A simple data pipeline to calculate the monthly average trip length and a 45 days rolling average trip length of NY yellow cabs.
Disclaimer: I interpreted "trip length" as duration, not as distance
- Python 3.7
- tox (optional to run tests and linting smoothly)
Clone this repository and
$ pip install .
or
$ pip install dist/yellowcabs-1.0.0-py3-none-any.whl
For production use the wheel would probably be pushed to a private pypi/devpi index and installed from there - or directly copied and installed into a docker image for production. This depends on how things are being run in production.
Environment Variable | Description | Default |
---|---|---|
YC_BASE_URL |
Base URL of the taxi data | "https://s3.amazonaws.com/nyc-tlc/trip+data/" |
YC_TRIP_DATA |
Kind of data to analyze. | "yellow_tripdata" |
YC_LOCAL_CACHE_DIR |
Location to store cache data | <python environment>/share |
YC_DB_URL |
SQLAlchemy connection_string | "sqlite:///results.sqlite" |
$ yellowcabs 2019-01
The average trip duration in 01/2019 was 988 seconds.

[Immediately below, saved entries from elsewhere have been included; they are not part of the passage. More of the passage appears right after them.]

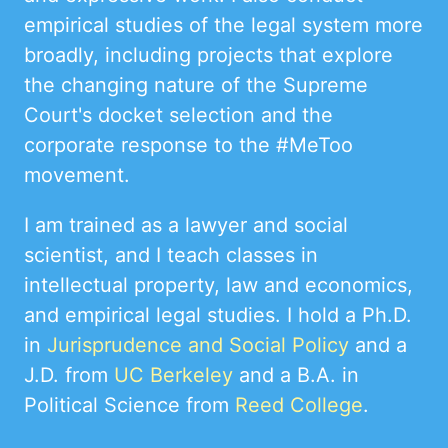
empirical studies of the legal system more
broadly, including projects that explore
the changing nature of the Supreme
Court's docket selection and the
corporate response to the #MeToo
movement.
I am trained as a lawyer and social
scientist, and I teach classes in
intellectual property, law and economics,
and empirical legal studies. I hold a Ph.D.
in
Jurisprudence and Social Policy
and a
J.D. from
UC Berkeley
and a B.A. in
Political Science from
Reed College
.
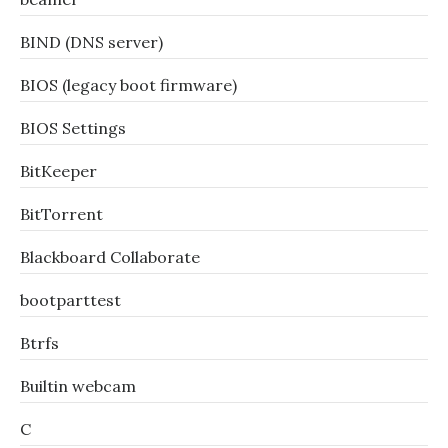
BIND (DNS server)
BIOS (legacy boot firmware)
BIOS Settings
BitKeeper
BitTorrent
Blackboard Collaborate
bootparttest
Btrfs
Builtin webcam
C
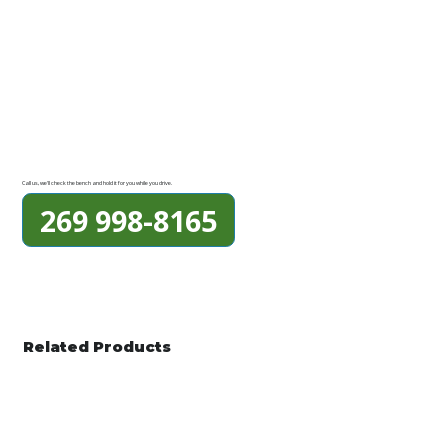
Call us, we'll check the bench and hold it for you while you drive.
269 998-8165
Related Products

Rounded to full seconds for readability. More exact data is available in the results from the data pipeline.
$ luigi --local-scheduler --module yellowcabs.luigi NYTaxiTripDurationAnalytics --month 2019-01
$ luigi --local-scheduler --module yellowcabs.luigi NYTaxiTripDurationAnalytics --month 2019-02
You probably want to run the luigi pipeline on a monthly base by a cronjob. That way on the start of a month new data-sets from the previous month can be batch-ingested.
The 45 day rolling average trip duration can be found in the table
trip_duration_rolling_average
. (database as defined in the config)
If the data ingested gets too big for being held in ram or written to local temp-files like now, the pipeline would need to be refactored to maybe use Dask instead of plain pandas and a proper data warehouse or at least a proper database to store temprorary result sets.
Since data engineering not a big part of my professional experience I probably went a pretty naive way on my implementation, but I learned something on the way.